One of the stranger things that happened, with the Associated Press now officially having called New Hampshire, one week ago today was that for the first time since the passage of the 17th Amendment, ticket-splitting between presidential candidates and senators didn't exist. Not one state that Donald Trump won went for a Democratic senator, and not one state that went for Hillary Clinton went for a Republican senator. In over 100 years, that's never happened. While there has frequently been a comorbidity between the two, there have always been stragglers-popular Republican incumbents in New England or longtime stalwarts in the South, but no longer. The question here is-what does that mean for an increasingly polarized country?
It's worth noting that this was not expected (it's also worth noting that nothing about this election was expected). Most people assumed that we'd get some combination of a Clinton win in Florida, but a loss in the Senate, or perhaps Donald Trump would emerge victorious in Indiana, but the Democrats would get a victory for Evan Bayh. But this might make more sense than you'd think, quite frankly. Increasingly we have, as voters, easier access to what our federal officials do, and our federal officials are more-and-more likely to stick with the party line. Gone are the days of someone like a Ben Nelson or a Connie Morella-today's moderates are far, far more prone to support their party than those that would have been considered moderates in the past. It would make sense that if Washington starts to function more in the vein of a parliamentary system that American voters would begin to reflect that, rewarding straight-ticket voting.
But it's still note-worthy, and something that could have profound ramifications, particularly for Democrats, who start inherently with a disadvantage in the US Senate thanks to a number of hard-red states in the South and Rocky Mountain region that give them a number of senators that don't have nearly the population ramifications of, say, California or New York, which have in some cases 20x the populations of a Wyoming or a Mississippi, but have an equal number of senators. This is why, in the past, the Democrats have been so reliant upon southern moderates to fill up their chamber in order to achieve a majority.

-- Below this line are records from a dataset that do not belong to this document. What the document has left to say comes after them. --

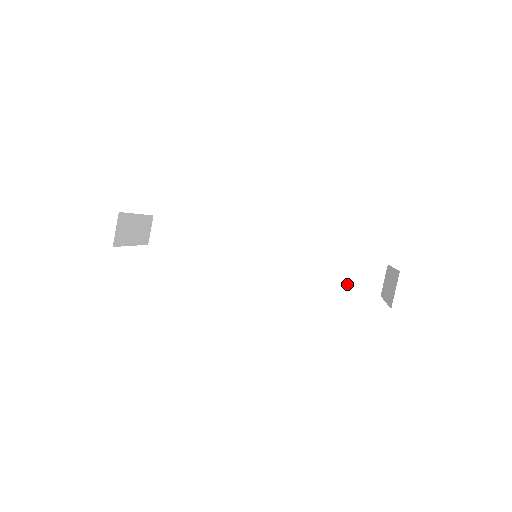
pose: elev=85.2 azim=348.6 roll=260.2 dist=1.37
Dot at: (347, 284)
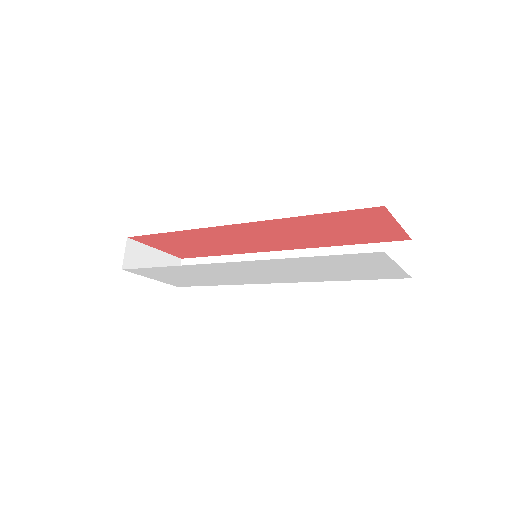
Dot at: occluded
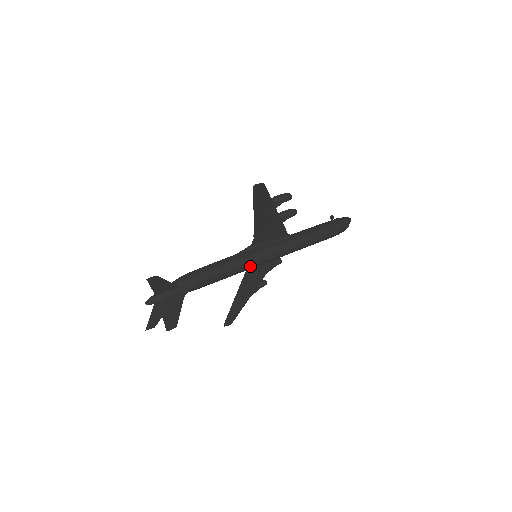
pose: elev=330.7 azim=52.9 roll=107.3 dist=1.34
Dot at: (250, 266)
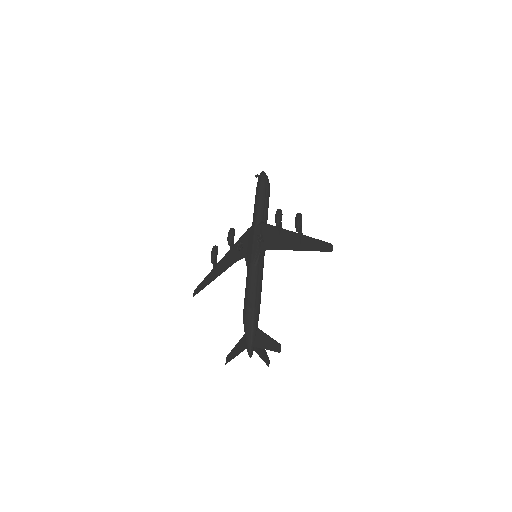
Dot at: occluded
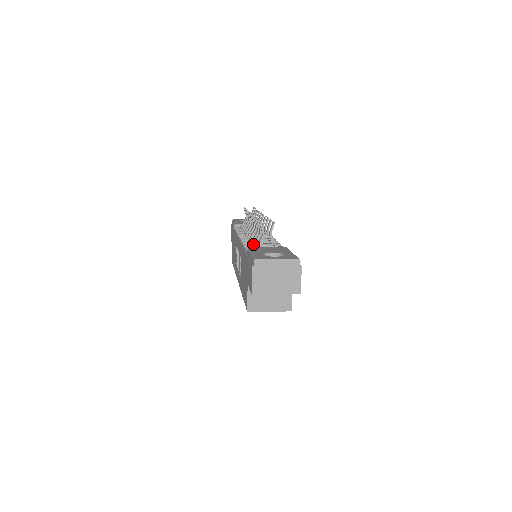
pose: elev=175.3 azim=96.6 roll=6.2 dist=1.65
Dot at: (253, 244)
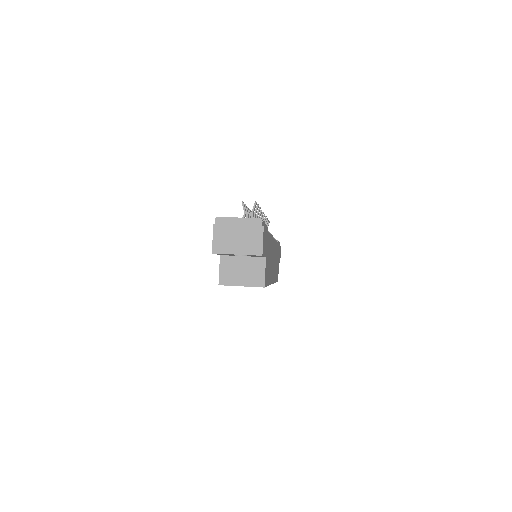
Dot at: occluded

This is also why it's unlikely the Democrats regain the majority in 2018, and will struggle with 2020 unless they can reinvent the map. We don't know quite yet if 2016 was a fluke in states like Pennsylvania, Michigan, and Wisconsin, all states that have traditionally been solid Democratic states, or if Trump opened up a path to turn this region into the next "South," but it's a question Democrats will need to answer soon as they have incumbents up for reelection in these states in two years. The Democrats have a hauntingly large number of seats to defend in 2018, with 25 seats up for reelection, and ten of them being in states that Donald Trump just won (assuming his lead holds in Michigan), with only one GOP seat (Dean Heller in Nevada) being a Clinton state, and only two more Republicans in states she won by less than ten points (Jeff Flake and Ted Cruz). The Democrats will have a slight traditional advantage in the form of presidential midterms usually favoring the party out of power, but that doesn't always hold-Democrats with longer memories will recall that in 2002 President Bush won back the Senate in a very rough election for the left, in particular besting incumbents in states like Missouri and Georgia that he had just won that previous cycle. This is part of why the Democrats felt so defeated after Tuesday-they desperately needed a good showing in 2016 to have any say in what happens in the country in the next four years.

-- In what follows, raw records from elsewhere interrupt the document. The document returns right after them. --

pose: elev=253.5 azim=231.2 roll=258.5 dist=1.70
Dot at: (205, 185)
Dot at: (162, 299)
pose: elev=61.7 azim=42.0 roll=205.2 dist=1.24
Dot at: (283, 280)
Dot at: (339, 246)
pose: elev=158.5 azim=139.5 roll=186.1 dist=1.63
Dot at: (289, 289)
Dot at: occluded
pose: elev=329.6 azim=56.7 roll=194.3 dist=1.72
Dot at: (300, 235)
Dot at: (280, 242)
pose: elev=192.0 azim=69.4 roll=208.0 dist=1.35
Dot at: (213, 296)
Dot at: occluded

All of this could, of course, be an anomaly. While the end results are the same across the board, there are still differences in the margins attained by candidates this cycle. Hillary Clinton, for example, lost Wisconsin by less than a point, while Ron Johnson won by a more comfortable four; 27,000 votes (a pittance in a state that size) could easily have disrupted this mirror image. And there are bigger differences in states that weren't necessarily as close as Wisconsin. John McCain, for example, ran eight points ahead of Donald Trump in Arizona, and Marco Rubio ran seven points ahead of Trump in Florida. Most staggering of all is Missouri, where Jason Kander was 16-points ahead of Hillary Clinton, and it says something about how badly she underperformed with working class white voters that still wasn't enough for him to end up the victor in that state. Additionally, House races (which are also looking more and more likely to mirror the top of the ticket) still had anomalies like Collin Peterson winning a district that went solidly for Trump, though even Peterson struggled this past cycle, which is a-characteristic.

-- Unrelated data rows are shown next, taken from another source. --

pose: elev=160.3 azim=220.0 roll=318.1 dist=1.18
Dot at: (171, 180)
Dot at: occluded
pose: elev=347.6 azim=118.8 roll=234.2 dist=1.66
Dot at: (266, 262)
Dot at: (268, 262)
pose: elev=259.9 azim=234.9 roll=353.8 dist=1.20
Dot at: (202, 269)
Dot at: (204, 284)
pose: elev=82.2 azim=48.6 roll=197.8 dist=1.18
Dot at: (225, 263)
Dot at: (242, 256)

These lend support to nervous incumbents like Claire McCaskill, Heidi Heitkamp, and Bill Nelson looking at their reelection prospects in two years time, but it does appear like the Democrats may need to expand the map for the White House not just to compete in 2020, but also to start making gains in congressional elections. Stemming losses in Wisconsin, Michigan, and Pennsylvania, combined with converting places like Arizona, North Carolina, Florida, and Georgia much more quickly than their current rate, is going to be seen as a crucial in the fight to gain ground in the Senate and the House in coming years.